I just realized that I read this at 5:30 this morning, but I didn't comment. So here goes. I think that there are really times we do something simply in the hopes that we make someone happy. In reality though, we do it because we want to see that person happy. Whether or not that person truly becomes happy or not is all up to them. I think that there is some cause and effect, and kindness really is the way to be, but I think that if you really hated Disneyland and couldn't enjoy it at all, you would find other things to do with your kids. Instead, you do it because you want happy kids more than you hate Disneyland. Really you do it because you like happy kids. I read a book called "How to behave so your Children will too," and it really made me think about motive for doing things. We only do things when we truly have a motive. Your motive for moving to Texas was that you want happy kids. If you didn't care whether or not your kids were happy, then it wouldn't matter to you if you moved "for them."
flutter said…
This is an oddly difficult topic for me...
jeanie said…
Darn - international date line tripped me up this week.

I will cook, clean and possibly kill for them. Considering I do grocery shopping I figure amusement parks shouldn't be too hard?
niobe said…
How far would you go for your loved ones?

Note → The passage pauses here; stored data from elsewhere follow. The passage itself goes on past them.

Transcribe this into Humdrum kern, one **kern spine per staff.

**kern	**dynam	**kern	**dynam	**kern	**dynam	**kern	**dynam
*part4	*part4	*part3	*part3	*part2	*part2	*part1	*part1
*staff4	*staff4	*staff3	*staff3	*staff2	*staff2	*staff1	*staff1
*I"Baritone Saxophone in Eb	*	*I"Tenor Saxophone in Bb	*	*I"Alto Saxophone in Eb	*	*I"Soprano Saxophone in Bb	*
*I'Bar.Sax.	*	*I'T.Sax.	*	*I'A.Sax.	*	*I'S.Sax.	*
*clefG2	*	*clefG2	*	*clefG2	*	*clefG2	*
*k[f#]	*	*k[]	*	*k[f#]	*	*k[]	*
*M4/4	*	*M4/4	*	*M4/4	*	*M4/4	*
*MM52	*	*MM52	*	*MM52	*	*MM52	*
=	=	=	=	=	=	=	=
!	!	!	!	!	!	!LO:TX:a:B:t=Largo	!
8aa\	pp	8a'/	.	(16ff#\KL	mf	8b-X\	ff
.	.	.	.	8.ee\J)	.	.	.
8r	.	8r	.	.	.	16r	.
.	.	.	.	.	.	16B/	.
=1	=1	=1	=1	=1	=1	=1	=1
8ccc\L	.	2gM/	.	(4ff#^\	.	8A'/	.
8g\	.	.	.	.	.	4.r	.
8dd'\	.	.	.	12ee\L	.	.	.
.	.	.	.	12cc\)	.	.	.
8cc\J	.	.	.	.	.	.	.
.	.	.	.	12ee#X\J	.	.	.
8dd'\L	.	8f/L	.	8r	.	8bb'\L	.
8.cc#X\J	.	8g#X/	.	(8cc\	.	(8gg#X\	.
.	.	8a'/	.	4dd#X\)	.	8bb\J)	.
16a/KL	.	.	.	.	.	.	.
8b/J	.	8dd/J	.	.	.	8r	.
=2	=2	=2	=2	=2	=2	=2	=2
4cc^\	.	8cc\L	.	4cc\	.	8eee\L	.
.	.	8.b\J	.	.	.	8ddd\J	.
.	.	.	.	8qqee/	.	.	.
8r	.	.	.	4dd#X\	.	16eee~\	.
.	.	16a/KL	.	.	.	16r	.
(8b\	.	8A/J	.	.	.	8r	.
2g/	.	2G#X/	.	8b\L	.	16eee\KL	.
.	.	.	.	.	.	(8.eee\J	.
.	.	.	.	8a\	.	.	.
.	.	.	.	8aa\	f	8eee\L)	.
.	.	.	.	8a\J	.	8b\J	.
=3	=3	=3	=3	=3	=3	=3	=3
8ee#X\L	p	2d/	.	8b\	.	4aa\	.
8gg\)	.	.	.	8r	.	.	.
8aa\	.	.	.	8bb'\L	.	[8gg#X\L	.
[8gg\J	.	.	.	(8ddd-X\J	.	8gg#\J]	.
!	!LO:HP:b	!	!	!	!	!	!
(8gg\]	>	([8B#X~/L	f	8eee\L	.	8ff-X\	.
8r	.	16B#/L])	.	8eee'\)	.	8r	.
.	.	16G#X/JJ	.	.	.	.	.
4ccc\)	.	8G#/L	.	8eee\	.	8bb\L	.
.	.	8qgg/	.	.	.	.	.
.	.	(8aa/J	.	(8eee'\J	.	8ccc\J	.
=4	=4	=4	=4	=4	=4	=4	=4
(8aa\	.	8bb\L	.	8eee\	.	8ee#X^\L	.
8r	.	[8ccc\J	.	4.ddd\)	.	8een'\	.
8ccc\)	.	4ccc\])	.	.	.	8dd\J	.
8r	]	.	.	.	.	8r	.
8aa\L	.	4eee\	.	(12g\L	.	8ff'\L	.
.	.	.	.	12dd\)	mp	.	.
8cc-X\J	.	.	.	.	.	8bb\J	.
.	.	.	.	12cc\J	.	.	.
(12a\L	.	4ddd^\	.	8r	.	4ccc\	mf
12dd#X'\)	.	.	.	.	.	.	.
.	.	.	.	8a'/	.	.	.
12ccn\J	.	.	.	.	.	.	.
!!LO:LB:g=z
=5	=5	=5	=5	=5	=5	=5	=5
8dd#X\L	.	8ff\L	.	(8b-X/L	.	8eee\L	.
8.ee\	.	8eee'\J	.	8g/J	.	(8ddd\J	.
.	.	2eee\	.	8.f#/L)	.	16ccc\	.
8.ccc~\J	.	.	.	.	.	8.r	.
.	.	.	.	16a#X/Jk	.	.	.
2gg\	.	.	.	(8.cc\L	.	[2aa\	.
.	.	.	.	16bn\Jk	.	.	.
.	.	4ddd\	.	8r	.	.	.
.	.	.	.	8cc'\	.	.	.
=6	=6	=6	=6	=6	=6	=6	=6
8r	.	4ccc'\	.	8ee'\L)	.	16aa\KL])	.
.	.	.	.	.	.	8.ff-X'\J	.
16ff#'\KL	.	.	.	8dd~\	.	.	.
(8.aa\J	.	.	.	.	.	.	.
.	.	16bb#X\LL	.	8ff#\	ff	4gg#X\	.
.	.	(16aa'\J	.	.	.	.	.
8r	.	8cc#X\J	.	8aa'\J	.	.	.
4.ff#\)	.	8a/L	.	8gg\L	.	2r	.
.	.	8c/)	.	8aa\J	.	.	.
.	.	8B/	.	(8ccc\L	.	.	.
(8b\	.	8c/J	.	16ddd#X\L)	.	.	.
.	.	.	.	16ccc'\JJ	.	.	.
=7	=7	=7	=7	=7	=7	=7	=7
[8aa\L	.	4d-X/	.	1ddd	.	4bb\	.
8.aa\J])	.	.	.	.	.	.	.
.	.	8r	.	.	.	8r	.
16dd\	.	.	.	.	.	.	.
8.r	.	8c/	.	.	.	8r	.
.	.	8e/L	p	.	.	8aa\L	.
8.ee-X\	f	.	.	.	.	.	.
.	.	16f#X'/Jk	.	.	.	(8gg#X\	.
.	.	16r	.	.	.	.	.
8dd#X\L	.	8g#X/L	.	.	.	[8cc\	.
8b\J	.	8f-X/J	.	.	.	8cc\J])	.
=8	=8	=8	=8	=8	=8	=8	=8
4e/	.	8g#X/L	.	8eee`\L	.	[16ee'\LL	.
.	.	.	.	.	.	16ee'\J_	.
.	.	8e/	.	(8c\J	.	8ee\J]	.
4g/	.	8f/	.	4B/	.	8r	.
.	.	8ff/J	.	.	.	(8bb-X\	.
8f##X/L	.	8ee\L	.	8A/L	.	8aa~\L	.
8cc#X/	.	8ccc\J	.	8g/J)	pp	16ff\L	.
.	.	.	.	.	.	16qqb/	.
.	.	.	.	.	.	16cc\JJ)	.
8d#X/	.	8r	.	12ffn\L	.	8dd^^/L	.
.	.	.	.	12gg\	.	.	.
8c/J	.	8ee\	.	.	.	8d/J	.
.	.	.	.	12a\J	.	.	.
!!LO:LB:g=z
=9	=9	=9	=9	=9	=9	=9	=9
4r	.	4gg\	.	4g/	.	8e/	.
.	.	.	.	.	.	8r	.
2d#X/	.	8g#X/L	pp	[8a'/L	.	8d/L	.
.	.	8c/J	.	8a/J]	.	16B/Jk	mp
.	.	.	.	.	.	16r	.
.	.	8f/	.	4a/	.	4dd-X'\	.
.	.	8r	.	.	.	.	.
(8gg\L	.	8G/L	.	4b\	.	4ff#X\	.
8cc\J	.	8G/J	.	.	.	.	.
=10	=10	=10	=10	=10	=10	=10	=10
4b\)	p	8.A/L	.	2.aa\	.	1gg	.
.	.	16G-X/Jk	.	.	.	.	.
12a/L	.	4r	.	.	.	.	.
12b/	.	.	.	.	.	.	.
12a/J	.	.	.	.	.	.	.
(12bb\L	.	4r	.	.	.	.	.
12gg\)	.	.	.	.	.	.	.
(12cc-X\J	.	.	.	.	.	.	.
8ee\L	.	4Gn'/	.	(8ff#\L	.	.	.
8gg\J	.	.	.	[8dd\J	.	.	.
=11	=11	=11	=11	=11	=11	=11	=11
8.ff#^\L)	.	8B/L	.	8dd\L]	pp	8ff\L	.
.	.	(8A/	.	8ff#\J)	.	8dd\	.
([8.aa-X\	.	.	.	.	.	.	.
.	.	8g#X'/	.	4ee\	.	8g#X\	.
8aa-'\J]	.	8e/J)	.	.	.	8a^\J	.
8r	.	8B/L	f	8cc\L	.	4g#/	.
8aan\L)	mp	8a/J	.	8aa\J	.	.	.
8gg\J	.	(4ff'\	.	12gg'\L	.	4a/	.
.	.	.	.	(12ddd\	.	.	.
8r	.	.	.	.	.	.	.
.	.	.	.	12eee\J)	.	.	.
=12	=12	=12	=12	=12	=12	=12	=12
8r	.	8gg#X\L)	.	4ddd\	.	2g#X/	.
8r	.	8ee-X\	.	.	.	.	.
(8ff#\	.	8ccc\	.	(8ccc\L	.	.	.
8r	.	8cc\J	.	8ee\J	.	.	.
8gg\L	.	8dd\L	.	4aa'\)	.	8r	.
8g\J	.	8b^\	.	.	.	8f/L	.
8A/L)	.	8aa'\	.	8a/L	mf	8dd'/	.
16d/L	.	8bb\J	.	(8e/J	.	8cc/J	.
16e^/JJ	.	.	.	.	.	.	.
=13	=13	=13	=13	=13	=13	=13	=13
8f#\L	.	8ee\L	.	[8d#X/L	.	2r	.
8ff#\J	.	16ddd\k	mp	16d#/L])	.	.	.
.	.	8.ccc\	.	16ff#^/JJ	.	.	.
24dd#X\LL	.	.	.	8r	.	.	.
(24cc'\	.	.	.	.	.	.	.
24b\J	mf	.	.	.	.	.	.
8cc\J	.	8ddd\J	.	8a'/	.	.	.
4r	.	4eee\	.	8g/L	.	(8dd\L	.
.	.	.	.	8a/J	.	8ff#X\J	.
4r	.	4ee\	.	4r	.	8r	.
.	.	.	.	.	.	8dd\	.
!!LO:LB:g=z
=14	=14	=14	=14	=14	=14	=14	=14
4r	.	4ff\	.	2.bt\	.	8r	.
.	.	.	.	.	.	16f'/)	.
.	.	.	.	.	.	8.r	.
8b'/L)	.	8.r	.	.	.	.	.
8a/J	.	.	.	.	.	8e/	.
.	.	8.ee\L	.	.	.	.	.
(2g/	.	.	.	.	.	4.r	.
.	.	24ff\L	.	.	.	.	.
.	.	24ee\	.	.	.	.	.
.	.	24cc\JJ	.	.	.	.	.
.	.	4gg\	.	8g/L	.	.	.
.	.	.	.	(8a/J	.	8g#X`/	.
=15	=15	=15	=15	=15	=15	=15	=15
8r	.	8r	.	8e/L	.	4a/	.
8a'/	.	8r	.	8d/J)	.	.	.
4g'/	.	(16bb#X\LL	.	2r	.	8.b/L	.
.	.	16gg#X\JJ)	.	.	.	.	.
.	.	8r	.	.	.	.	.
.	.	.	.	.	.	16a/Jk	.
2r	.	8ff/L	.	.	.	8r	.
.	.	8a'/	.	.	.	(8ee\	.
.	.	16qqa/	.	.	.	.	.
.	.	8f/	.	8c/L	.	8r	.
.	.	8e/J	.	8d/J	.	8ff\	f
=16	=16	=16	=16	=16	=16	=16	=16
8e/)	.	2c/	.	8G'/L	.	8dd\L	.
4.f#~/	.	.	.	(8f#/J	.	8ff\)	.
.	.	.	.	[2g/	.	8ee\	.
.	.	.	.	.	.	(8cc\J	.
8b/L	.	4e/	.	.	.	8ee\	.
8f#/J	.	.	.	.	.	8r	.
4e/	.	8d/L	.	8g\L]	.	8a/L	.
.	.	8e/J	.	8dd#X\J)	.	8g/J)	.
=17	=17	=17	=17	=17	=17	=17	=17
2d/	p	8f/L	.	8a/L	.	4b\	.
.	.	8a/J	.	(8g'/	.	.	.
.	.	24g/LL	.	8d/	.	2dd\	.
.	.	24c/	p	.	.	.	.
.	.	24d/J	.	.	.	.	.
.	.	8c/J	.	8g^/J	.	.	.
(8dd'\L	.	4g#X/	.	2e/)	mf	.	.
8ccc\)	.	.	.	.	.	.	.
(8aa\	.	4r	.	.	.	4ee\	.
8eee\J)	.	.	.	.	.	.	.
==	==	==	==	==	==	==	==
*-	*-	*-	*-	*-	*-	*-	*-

Much farther than I should have gone.
I'll do the hardest thing...I've done it. Swallowed my pride. I work a job that is steps down from what I did in highschool even though since then I've finished University, travelled the world and run a company. I do it to be with them, to not be stressed, to be free. And I think, I do it a lot for myself, when I really stop to think about it. It's all good. It all comes to good in the end.
painted maypole said…
i love that song. ;)

great list.
Kyla said…
Dude, Houston Zoo? In summer? You've got me beat. Luckily KayTar is still young enough to buy that Petsmart is the "indoor zoo" and BubTar hates the heat enough to play along with me.